Attualmente i detenuti, stremati dalla repressione di questa primavera, non rinunciano comunque a mettere in campo azioni di protesta: battiture, rifiuto di rientrare dai passeggi e del cibo distribuito dal carrello, scioperi della fame perché le disposizioni emanate dal Dipartimento dell’amministrazione penitenziaria e dal ministro della Giustizia sono la fotocopia di quelle di marzo.
I detenuti trasferiti ad Ascoli dopo la rivolta di Modena, hanno inviato esposti alla procura della repubblica sulla morte del loro compagno di detenzione Salvatore Piscitelli, mancato durante il trasferimento. Per ritorsione ieri sono stati riportati a Modena, a vedersela di nuovo con i loro aguzzini.

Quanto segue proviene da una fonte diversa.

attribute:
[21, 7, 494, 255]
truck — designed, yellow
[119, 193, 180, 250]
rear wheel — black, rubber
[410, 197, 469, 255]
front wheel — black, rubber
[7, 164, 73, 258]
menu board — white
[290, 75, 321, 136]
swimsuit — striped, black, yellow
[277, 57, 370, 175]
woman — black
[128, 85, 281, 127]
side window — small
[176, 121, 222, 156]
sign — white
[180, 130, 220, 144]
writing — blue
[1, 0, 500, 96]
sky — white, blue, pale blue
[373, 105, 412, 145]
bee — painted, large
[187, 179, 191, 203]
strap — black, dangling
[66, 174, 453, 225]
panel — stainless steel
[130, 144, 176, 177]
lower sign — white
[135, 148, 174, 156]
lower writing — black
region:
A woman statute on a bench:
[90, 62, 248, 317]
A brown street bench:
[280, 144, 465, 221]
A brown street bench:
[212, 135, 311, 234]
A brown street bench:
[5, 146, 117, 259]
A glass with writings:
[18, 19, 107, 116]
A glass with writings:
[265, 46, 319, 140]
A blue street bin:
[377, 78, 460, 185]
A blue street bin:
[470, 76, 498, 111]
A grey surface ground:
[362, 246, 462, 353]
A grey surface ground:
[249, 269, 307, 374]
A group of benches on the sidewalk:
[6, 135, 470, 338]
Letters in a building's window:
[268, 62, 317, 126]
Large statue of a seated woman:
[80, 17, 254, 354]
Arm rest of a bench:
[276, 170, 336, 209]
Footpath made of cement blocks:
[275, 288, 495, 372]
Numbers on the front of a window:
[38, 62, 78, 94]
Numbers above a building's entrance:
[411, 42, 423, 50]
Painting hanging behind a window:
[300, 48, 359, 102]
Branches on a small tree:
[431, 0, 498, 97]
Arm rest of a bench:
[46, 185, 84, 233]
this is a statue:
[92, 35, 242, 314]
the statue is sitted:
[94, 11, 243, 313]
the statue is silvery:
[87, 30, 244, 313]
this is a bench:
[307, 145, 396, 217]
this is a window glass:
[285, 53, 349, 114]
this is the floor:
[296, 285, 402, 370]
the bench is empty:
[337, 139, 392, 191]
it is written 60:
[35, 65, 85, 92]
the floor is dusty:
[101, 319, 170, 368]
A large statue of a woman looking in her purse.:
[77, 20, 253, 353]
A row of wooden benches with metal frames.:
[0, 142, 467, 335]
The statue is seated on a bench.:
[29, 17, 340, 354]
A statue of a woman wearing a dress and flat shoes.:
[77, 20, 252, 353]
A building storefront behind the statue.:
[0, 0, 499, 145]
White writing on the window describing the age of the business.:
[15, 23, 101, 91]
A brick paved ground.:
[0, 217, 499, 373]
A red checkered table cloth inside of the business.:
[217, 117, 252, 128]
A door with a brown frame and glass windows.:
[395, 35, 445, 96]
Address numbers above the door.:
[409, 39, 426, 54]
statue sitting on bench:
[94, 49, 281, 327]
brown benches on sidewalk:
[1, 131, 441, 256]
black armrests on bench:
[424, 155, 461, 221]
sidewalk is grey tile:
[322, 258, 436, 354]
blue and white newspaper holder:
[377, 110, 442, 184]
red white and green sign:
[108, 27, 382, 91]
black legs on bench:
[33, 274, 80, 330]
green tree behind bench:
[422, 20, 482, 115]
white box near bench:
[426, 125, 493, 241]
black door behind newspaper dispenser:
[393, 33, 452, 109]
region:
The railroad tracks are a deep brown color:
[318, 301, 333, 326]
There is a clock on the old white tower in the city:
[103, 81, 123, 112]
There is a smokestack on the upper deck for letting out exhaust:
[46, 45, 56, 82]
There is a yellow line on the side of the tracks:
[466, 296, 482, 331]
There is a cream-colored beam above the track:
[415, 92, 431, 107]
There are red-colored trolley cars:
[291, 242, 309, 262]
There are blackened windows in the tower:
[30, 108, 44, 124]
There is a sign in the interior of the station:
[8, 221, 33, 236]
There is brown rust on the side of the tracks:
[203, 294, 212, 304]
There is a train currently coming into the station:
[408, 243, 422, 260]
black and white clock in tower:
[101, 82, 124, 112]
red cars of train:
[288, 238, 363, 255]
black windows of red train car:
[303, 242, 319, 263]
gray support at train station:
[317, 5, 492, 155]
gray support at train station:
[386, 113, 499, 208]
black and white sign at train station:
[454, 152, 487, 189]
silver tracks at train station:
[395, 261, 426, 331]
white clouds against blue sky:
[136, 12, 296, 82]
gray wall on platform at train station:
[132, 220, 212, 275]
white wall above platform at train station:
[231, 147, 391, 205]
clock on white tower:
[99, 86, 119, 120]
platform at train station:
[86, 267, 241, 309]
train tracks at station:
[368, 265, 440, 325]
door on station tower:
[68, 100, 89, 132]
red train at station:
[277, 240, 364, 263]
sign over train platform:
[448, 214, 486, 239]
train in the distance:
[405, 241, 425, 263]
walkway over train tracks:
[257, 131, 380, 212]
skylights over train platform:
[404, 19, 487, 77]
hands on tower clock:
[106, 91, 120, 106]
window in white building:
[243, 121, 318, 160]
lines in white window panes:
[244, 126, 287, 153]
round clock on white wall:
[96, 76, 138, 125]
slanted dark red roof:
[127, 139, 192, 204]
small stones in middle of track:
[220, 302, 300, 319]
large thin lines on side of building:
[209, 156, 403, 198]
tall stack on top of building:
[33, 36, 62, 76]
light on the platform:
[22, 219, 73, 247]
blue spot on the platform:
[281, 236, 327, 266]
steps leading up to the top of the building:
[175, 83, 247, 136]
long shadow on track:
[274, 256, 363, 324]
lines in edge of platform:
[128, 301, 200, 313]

Ci sembra importante ora più che mai rompere il muro di silenzio e isolamento che avvolge le prigioni, perché sia chiaro che l’unica sicurezza è la libertà e che, di nuovo, ci troviamo davanti ad una strage di stato che, questa volta, potremmo fermare. Come, d’altra parte, nella sanità, scuola, magazzini della logistica, trasporti,…………
Vengono tagliate sempre di più le spese per la sanità e aumentate quelle militari, e intanto i morti per
Covid-19 sono più di 50.000.
Sono ben 35 le operazioni militari che portano morte, devastazione, oppressione e saccheggio delle risorse (in una parola: Guerra) in 25 Paesi del mondo. Ma vengono chiusi i porti per chi scappa da questi posti, co-stringendo a morire di stenti o annegando migliaia di persone nel Mediterraneo.
Ogni giorno più di 3 persone muoiono di lavoro. Ogni settimana circa 2 donne (il doppio durante il Lockdown), sono vittime del patriarcato.